» Tâches et exercices
[A] D'après la page de journal du 10 juin 1918, les affirmations (i), (ii) et (iii) sont-elles exactes ? Répondez par oui ou par non, puis citez à l'identique les mots du texte qui le prouvent. (i) Il a plu toute la nuit. (ii) La nouvelle de l'attaque a été apprise à Songy par la radio. (iii) Le 149e a perdu devant Braine plus de la moitié de son effectif.
[B] Relevez mot pour mot un passage de la page de journal du 10 juin 1918. Commencez aux mots « 4h soir  Les » et arrêtez-vous après les mots « de son effectif !! ».
[C] Prolongez la page de journal du 10 juin 1918 à partir de sa dernière phrase.

» Texte de l'exercice
+ + + +

Louis Guédet

Lundi 10 juin 1918

1368ème et 1366ème jours de bataille et de bombardement

10h matin  Pluie battante toute la nuit. Temps assez beau ce matin quoique nuageux, mais frais. Rien de plus à dire. On n’a ici aucune nouvelle ! C’est énervant au possible, d’autant qu’on fait circuler un tas de faux-bruits qui viennent je ne sais d’où. J’irai sans doute à Songy cet après-midi.

4h soir  Les allemands auraient prononcé une attaque sur un front de 35 kilomètres entre Montdidier et Noyon, nous les avons repoussés. Pourvu qu’il ne soit rien arrivé à Jean. Ils ont attaqué surtout devant Hangard et Moreuil. C’est à Songy que j’ai appris cela par un journal et le communiqué. A Songy cantonne le 149e à fourragère qui fait partie, avec le 11e Génie que nous logeons ici, du XXIe Corps d’Armée (Épinal). Ce 149e a perdu devant Braine 53% de son effectif !!

+ + + +

» Lignes fournies

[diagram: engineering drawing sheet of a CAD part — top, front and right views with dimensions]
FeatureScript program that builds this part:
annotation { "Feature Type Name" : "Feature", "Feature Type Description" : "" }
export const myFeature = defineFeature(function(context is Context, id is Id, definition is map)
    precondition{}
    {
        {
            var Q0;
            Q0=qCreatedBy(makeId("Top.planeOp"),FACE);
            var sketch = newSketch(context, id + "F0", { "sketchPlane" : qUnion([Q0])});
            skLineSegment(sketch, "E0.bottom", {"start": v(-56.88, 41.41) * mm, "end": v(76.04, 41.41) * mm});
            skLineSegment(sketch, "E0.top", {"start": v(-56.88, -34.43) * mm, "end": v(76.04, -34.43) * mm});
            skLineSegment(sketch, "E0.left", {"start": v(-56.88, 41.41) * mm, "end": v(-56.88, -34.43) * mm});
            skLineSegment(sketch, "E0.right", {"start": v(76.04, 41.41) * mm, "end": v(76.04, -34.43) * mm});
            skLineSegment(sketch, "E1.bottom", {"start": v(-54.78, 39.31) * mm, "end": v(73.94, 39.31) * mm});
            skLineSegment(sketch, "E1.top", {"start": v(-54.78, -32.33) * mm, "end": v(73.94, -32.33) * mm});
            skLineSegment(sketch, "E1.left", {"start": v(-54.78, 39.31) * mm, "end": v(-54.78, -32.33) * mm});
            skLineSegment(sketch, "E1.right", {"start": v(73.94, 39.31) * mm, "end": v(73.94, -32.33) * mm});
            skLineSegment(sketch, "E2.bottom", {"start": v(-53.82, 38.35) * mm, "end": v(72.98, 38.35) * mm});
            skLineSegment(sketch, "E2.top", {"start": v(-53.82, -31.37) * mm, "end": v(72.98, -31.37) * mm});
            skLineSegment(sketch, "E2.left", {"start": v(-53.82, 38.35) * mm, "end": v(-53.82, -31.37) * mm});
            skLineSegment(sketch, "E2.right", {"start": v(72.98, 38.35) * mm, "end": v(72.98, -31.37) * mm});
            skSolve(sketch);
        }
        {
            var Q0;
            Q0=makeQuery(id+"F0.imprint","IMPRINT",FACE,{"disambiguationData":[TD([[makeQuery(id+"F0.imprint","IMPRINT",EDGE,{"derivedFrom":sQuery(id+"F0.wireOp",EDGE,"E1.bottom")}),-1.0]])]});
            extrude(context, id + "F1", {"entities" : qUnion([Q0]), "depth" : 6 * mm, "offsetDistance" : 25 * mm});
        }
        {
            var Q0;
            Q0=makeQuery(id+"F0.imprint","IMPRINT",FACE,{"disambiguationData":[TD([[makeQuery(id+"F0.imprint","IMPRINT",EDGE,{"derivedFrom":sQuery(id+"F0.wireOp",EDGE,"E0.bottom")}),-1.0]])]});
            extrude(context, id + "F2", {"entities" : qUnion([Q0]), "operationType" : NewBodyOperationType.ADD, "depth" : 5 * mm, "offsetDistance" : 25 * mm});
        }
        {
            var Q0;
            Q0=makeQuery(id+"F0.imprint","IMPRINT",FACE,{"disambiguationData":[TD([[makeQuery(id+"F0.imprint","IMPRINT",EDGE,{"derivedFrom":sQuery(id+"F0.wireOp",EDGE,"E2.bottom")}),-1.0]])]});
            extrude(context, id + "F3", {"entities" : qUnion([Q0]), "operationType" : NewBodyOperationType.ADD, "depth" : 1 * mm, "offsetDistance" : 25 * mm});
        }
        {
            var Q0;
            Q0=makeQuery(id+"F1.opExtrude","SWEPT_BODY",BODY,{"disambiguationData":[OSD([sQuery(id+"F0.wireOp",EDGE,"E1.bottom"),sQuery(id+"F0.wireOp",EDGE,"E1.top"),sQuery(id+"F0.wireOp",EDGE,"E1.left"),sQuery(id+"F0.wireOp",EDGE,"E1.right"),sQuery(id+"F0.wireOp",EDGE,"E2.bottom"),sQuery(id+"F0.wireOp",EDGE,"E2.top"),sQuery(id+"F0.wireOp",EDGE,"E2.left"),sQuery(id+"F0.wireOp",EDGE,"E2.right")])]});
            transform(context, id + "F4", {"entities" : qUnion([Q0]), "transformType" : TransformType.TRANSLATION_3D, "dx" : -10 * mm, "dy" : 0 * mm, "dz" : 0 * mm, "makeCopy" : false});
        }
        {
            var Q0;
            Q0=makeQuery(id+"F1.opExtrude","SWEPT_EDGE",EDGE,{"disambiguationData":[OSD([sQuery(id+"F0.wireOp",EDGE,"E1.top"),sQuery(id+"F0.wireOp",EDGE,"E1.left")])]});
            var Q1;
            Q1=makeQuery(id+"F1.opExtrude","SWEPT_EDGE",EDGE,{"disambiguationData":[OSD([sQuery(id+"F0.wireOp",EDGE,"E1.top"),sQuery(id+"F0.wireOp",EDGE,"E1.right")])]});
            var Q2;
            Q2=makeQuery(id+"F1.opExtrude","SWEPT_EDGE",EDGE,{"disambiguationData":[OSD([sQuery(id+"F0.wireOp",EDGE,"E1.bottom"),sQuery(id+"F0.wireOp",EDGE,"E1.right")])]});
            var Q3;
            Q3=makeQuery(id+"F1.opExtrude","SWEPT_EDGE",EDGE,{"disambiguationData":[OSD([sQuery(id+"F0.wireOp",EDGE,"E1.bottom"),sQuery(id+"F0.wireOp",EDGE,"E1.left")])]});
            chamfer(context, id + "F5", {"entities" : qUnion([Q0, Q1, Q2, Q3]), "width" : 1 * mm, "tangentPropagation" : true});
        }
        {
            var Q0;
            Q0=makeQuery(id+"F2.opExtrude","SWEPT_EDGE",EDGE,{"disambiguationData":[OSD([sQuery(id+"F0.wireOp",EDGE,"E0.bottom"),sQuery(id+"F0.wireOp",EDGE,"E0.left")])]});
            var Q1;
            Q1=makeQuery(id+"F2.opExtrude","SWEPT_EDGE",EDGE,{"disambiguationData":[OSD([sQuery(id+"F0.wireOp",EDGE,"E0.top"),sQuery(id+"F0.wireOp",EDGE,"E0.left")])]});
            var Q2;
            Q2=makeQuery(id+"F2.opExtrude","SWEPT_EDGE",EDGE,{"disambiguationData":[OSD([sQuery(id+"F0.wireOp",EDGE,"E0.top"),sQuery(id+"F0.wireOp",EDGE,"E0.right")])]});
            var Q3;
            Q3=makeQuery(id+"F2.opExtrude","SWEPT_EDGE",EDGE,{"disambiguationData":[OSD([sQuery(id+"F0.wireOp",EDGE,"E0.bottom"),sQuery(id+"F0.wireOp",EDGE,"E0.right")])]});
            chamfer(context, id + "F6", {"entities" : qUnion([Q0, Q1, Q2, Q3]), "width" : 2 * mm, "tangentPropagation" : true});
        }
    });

+ + + +

» Réponses dans l'ordre
[A]
(i) Oui : « Pluie battante toute la nuit. »
(ii) Non : « C’est à Songy que j’ai appris cela par un journal et le communiqué. »
(iii) Oui : « Ce 149e a perdu devant Braine 53% de son effectif »

[B]
4h soir  Les allemands auraient prononcé une attaque sur un front de 35 kilomètres entre Montdidier et Noyon, nous les avons repoussés. Pourvu qu’il ne soit rien arrivé à Jean. Ils ont attaqué surtout devant Hangard et Moreuil. C’est à Songy que j’ai appris cela par un journal et le communiqué. A Songy cantonne le 149e à fourragère qui fait partie, avec le 11e Génie que nous logeons ici, du XXIe Corps d’Armée (Épinal). Ce 149e a perdu devant Braine 53% de son effectif !!

[C]
Le communiqué parle aussi d’une attaque violente à Vrigny près de Gueux, région de Reims, qui a été repoussée avec de lourdes pertes pour les allemands. Tout cela ne nous avance guère, et nous perdons des hommes en quantité. Pourvu qu’il ne soit rien arrivé à Jean ! Il avait quitté la position devant Hangard-en-Santerre, mais était-il plus loin ? Je ne cesserai donc jamais d’avoir des ennuis, des soucis, des malheurs !

Impressions, Louis Guédet, Notaire et Juge de Paix à Reims. Récits et impressions de guerre d'un civil rémois 1914-1919, journal retranscrit par François-Xavier Guédet son petit-fils

Cardinal Luçon

Lundi 10 – Canonnade active toute la nuit. Visite du P. Économe de Binson. Visite de cinq ou six prêtres soldats conduits par le prêtre qui accompagne les Saints de France à Arcis : ils sauvent le mobilier des églises de Chaumuzy, Nanteuil-la-Foret, etc. Écrit à M. le Président de la R. pour lui demander s’il ne croirait pas utile et convenable que le Gouvernement s’associât aux prières publiques pour la France.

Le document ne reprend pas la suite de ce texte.